The ability to recognize spoken commands with high accuracy can be useful in a variety of contexts. To this end, Google recently released the Speech Commands dataset (see paper), which contains short audio clips of a fixed number of command words such as “stop”, “go”, “up”, “down”, etc spoken by a large number of speakers. To promote the use of the set, Google also hosted a Kaggle competition, in which the winning team attained a multiclass accuracy of 91%.

We experimented with applying OpenSeq2Seq’s existing image classification models on mel spectrograms of the audio clips and found that they worked surprisingly well. Adding data augmentation further improved the results.


Google released two versions of the dataset with the first version containing 65k samples over 30 classes and the second containing 110k samples over 35 classes. However, the Kaggle contest specification used only 10 of the provided classes, grouped the others as “unknown” and added “silence” for a total of 12 labels. We refer to these datasets as v1-12, v1-30 and v2, and have separate metrics for each version in order to compare to the different metrics used by other papers.

To preprocess a given version, we run speech_commands_preprocessing.py which first separates each class into training, validation and test sets with an 80-10-10 split. The script then balances the number of samples in each class by randomly duplicating samples in each class, which effectively grows the dataset since we apply random transformations to each sample in the data layer.

These samples are fed into the data layer, which randomly pitch shifts, time stretches and adds noise to each audio sample. These augmented samples are then converted into mel spectrograms and either randomly sliced or symmetrically padded with zeros until they are fixed dimension and square.

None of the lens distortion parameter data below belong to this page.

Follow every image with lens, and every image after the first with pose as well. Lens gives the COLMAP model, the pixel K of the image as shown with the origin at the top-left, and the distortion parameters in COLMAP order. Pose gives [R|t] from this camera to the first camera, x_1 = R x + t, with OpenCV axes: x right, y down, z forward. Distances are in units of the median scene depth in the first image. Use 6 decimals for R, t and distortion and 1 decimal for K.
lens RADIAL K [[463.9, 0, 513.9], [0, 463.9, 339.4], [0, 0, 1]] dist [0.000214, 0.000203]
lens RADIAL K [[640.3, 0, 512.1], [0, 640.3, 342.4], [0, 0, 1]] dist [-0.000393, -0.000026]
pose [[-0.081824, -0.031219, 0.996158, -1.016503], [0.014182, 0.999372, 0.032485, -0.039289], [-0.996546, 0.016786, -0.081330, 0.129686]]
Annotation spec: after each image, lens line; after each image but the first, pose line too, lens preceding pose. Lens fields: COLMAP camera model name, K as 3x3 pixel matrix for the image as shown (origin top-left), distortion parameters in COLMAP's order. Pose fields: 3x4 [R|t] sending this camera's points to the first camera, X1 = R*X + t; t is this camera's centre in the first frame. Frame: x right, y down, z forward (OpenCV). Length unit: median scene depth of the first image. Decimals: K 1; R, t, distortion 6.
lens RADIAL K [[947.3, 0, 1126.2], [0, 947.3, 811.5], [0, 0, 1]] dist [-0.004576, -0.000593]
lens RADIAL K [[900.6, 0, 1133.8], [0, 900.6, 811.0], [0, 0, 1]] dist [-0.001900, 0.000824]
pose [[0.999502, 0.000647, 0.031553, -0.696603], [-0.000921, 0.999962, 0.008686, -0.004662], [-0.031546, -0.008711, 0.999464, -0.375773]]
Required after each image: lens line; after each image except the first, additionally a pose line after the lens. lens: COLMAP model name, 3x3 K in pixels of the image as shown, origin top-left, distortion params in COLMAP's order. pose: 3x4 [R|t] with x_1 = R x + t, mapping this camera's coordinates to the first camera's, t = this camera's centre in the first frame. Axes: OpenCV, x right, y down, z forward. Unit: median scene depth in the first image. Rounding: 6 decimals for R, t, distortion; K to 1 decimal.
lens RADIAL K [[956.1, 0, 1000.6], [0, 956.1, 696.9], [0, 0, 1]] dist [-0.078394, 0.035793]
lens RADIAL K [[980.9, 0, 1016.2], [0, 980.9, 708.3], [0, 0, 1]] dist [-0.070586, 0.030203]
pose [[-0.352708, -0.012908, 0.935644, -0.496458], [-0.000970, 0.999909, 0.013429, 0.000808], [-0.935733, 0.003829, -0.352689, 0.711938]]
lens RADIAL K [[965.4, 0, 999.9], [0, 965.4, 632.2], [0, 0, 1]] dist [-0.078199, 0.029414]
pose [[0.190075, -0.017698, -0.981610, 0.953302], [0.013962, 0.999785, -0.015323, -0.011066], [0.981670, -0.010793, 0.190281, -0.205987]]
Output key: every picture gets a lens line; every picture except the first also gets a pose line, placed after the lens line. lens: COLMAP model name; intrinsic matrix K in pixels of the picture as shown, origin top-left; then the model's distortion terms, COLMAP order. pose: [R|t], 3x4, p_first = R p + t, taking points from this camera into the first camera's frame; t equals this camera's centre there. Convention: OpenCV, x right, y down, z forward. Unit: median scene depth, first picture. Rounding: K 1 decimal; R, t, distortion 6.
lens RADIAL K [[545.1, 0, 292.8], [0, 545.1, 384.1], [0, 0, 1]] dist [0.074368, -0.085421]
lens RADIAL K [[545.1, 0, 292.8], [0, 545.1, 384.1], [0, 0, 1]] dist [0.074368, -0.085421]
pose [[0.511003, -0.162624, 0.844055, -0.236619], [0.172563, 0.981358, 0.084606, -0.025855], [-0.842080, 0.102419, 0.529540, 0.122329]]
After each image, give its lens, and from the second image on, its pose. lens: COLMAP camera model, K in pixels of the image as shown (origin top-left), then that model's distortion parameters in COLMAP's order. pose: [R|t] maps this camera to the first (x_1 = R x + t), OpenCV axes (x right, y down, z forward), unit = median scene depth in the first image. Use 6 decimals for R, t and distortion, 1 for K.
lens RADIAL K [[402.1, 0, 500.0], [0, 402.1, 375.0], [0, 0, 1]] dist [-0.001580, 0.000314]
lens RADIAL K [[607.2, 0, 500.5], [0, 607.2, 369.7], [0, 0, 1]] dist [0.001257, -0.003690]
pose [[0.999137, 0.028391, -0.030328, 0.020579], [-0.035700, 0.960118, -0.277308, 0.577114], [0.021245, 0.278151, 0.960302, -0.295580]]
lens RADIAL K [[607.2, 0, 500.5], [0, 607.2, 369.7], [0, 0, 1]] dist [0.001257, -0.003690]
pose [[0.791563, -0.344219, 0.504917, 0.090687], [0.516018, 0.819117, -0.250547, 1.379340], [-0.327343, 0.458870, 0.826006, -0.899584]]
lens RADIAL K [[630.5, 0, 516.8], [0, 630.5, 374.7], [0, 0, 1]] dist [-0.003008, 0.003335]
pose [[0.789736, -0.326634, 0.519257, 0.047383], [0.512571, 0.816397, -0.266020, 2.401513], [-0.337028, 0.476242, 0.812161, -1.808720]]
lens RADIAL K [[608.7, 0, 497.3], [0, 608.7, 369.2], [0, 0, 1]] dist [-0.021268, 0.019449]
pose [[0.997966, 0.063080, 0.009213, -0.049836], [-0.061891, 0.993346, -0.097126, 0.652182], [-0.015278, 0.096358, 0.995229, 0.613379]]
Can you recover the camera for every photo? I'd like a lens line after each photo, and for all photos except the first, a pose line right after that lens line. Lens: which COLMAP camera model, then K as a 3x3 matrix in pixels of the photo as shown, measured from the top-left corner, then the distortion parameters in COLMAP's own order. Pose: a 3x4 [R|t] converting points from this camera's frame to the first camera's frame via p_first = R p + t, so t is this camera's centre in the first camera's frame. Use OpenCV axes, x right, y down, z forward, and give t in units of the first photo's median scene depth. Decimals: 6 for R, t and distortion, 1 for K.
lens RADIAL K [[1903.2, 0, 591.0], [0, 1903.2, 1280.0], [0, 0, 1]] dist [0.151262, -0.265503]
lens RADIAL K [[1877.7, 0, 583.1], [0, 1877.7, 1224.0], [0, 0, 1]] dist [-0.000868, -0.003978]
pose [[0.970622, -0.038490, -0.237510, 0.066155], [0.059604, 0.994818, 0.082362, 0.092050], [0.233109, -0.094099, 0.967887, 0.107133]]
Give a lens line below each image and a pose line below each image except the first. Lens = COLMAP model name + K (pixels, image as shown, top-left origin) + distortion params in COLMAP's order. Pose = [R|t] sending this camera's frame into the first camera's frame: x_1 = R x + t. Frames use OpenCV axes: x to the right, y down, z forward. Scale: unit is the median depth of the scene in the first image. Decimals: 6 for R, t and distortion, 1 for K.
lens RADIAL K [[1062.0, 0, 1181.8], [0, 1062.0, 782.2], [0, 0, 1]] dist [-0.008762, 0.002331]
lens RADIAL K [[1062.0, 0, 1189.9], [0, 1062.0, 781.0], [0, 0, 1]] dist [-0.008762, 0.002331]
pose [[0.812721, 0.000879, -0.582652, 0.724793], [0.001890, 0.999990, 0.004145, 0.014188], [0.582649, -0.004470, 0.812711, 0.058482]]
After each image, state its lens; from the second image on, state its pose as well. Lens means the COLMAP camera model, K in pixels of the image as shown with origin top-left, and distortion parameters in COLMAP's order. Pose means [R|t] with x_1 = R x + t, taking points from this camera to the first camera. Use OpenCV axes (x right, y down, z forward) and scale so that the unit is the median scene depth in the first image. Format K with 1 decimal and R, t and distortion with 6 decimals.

These transformations are shown below.


To solve the bounded host bottleneck, the transformed images are cached during the first epoch in order to increase GPU utilization on subsequent epochs.


The output of the data layer is a square image (128x128), which can then be fed into either ResNet or Jasper.


The configuration file used for ResNet can be found here. The models were trained in mixed precision on 8 GPUs with a batch size of 32 over 100 epochs.

Dataset Validation Accuracy Test Accuracy Checkpoint
v1-12 96.6% 96.6% link
v1-30 97.5% 97.3% link
v2 95.7% 95.9% link


The configuration file used for Jasper can be found here. The models were trained in mixed precision on 8 GPUs with a batch size of 64 over 200 epochs.

Dataset Validation Accuracy Test Accuracy Checkpoint
v1-12 97.1% 96.2% link
v1-30 97.5% 97.3% link
v2 95.5% 95.1% link

To use a different dataset, the only change required is to the dataset_version parameter, which should be set to one of v1-12, v1-30 or v2.

Mixed Precision

We found that the model trains just as well in mixed precision, attaining the same results with half the GPU memory. A constant loss scaling of 512.0 was used for ResNet, which saw a 12% speedup from float using the same batch size. Similarly, backoff loss scaling was used for Jasper, which saw a 15% speedup from float.